Learn more about this year's awardees:
Allison Cusick, PhD Candidate of Biological Oceanography from the Scripps Institute of Oceanography, in collaboration with SciAct’s Ocean Community Engagement and Awareness using NASA Observations and Science (OCEANOS) project.
This new collaboration, Phytoplankton Research Outreach in collaboration with Ocean Community Engagement and Awareness using NASA Observations and Science (PRO OCEANOS), will focus on demonstrating the connectedness of marine ecosystems and Antarctica’s role in the health of our planet. PRO OCEANOS will introduce Puerto Rican students to the Fjord Phyto Citizen Science project’s sampling protocols for gathering data on water properties, such as salinity, temperature, chlorophyll-a, meltwater, and ocean color, facilitating comparisons between the Caribbean and Antarctic ecosystems.
PRO OCEANOS aims to inspire students to pursue careers in STEM through shared experiences with Fjord Phyto researchers and their path as first-generation university and Latin American graduate students. In this way, younger generations can feel connected to their local coasts, polar oceans, and want to be a part of the decisions that affect our planet. PRO OCEANOS will make oceans more inviting, more accessible, and bring the oceans to more youth.
Dr. Rhiannon Mayne, Chair of Meteoritics and Planetary Science and Curator for the Oscar Monnig Meteorite Collection and Gallery of Texas Christian University, in collaboration with SciAct’s Native Earth | Native Sky project
Meteorites lend themselves well to place-based education, which connects student learning to their surroundings. Establishing learning as personally relevant increases engagement and strengthens ties within the local and global community. A meteorite’s story can serve as the foundation for understanding the entire history of the meteorite, including its formation – a concrete example of cultural relevance in planetary science and STEM.
This new collaboration, Native Lands, will develop free-choice STEM resources that support middle school students and teachers of Choctaw, Chickasaw, and Cherokee Nations, including a website that focuses on meteorites found on the lands of these three Oklahoma Native American Nations participating in Native Earth | Native Sky (NENS) (and in alignment with the NENS curricula model and culturally-relevant requirements).
Dr. Veselin Kostov, Research Scientist of Exoplanet Astrophysics at NASA Goddard Space Flight Center, in collaboration with the SciAct project team, NASA Community College Network (NCCN)

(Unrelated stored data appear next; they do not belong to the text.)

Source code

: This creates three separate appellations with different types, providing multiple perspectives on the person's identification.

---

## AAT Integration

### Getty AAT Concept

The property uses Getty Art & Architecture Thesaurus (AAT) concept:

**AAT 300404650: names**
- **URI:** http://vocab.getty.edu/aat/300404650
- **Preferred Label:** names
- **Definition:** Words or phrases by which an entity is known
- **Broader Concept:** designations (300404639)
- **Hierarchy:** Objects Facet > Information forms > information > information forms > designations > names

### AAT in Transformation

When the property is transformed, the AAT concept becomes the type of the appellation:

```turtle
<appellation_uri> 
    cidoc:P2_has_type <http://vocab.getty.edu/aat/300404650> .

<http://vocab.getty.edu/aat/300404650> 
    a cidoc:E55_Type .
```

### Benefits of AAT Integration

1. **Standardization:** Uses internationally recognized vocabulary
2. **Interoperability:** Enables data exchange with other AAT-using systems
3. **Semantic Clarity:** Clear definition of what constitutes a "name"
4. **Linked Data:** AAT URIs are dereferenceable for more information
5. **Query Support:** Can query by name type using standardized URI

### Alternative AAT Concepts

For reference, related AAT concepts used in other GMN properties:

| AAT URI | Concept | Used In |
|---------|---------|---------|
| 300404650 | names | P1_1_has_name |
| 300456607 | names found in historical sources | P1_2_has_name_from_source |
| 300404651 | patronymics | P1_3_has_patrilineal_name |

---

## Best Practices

The Planet Patrol is a citizen science project that analyzes the enormous amount of data from the Transiting Exoplanet Survey Satellite (TESS). TESS measures the brightness of tens of millions of stars across the sky. Automated methods lack the insight to discover unique features and interesting phenomena, and the complexity and size of the dataset make it challenging for a traditional research groups to analyze.
Planet Patrol was designed to explore, analyze, and gain insight into the science of transiting exoplanets. Participants learn to interrogate, transform, and act on multiple NASA data assets related to exoplanets and are powered to autonomously perform astrophysical research. This project will extend the model to community colleges through a partnership with SciAct’s NCCN project. Together, they will develop an interactive activity module and resources suitable for Astronomy 101-type classes to be incorporated into the NCCN resource database.
Congratulations to each of these 2022 SCoPE Seed Grant Award recipients!